Three. Chunking plus reranking puts retrieved chunks (top-k after a cross-encoder reranker) into a short context instead of dumping a long one, and survives well past 32k because the active window stays small. Summary cascade keeps recent turns verbatim, summarises older blocks into a few hundred tokens each, and indexes summaries for selective recall — better than naive sliding because the goal stated in turn 1 survives compaction. Hierarchical context combines a small recent buffer, a global compacted summary, and per-turn retrieval over a session index — the most expensive to engineer and the best Pareto point past 64k. The eval question is not which pattern is best in general; it is which pattern has the lowest cost-per-effective-token on your traffic.
What does Future AGI ship for context-window evaluation?

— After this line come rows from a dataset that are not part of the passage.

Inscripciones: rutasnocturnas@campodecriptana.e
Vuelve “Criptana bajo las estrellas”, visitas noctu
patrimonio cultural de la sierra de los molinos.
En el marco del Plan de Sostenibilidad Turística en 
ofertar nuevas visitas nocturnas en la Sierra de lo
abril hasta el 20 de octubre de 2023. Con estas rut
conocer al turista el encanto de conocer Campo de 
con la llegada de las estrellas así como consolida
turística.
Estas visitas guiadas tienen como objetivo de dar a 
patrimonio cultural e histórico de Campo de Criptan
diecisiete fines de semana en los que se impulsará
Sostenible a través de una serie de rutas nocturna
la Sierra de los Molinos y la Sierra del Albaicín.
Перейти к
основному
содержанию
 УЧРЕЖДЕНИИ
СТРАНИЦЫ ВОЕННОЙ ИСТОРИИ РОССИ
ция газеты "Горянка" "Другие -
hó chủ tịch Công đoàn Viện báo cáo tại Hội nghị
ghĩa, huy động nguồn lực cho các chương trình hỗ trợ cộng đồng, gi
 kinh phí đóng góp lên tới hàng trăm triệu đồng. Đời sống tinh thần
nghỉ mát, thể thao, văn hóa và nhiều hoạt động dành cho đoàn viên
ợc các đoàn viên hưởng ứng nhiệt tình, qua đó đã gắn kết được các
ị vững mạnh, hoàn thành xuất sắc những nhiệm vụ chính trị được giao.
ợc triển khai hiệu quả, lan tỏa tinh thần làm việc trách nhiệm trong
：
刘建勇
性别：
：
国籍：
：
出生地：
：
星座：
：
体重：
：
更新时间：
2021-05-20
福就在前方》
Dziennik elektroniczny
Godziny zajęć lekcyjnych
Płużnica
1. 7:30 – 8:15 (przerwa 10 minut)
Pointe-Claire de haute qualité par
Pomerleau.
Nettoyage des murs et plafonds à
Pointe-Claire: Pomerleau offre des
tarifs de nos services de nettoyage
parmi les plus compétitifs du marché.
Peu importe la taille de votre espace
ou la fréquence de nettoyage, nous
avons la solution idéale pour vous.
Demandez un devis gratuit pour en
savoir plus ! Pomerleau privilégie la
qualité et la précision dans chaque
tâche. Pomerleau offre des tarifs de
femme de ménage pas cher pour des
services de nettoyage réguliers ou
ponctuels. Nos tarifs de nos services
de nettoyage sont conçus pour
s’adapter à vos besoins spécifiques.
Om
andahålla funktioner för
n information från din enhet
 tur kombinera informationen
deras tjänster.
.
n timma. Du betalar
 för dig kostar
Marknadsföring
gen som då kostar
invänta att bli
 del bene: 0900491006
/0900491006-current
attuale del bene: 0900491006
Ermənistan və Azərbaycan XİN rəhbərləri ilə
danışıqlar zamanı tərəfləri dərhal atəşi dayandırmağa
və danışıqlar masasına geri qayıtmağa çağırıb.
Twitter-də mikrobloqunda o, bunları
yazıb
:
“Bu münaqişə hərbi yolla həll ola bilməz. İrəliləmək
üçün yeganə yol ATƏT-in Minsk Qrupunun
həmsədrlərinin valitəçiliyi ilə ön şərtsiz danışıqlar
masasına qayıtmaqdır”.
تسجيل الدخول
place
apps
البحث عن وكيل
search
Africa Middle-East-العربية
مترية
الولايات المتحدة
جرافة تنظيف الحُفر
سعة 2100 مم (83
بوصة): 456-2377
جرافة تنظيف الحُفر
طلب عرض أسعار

Three things tied together. The ai-evaluation SDK ships Groundedness (eval_id 47), ContextAdherence (5), ContextRelevance (9), Completeness (10), and TaskCompletion as ready-to-use templates, plus CustomLLMJudge for the position-aware rubrics (NeedlePositionFidelity, LostInMiddleRatio, AttentionBudgetEfficiency). traceAI captures llm.input_tokens, llm.context_position, and session.id on every span so the multi-turn rollups work. The Agent Command Center gateway returns x-prism-cost and x-prism-latency-ms headers per call so cost-per-effective-token computes on the same trace. Error Feed clusters position-fidelity failures and writes an immediate fix per cluster — 'agent forgets fact pinned at 50 percent depth' becomes a named issue, not a vibe.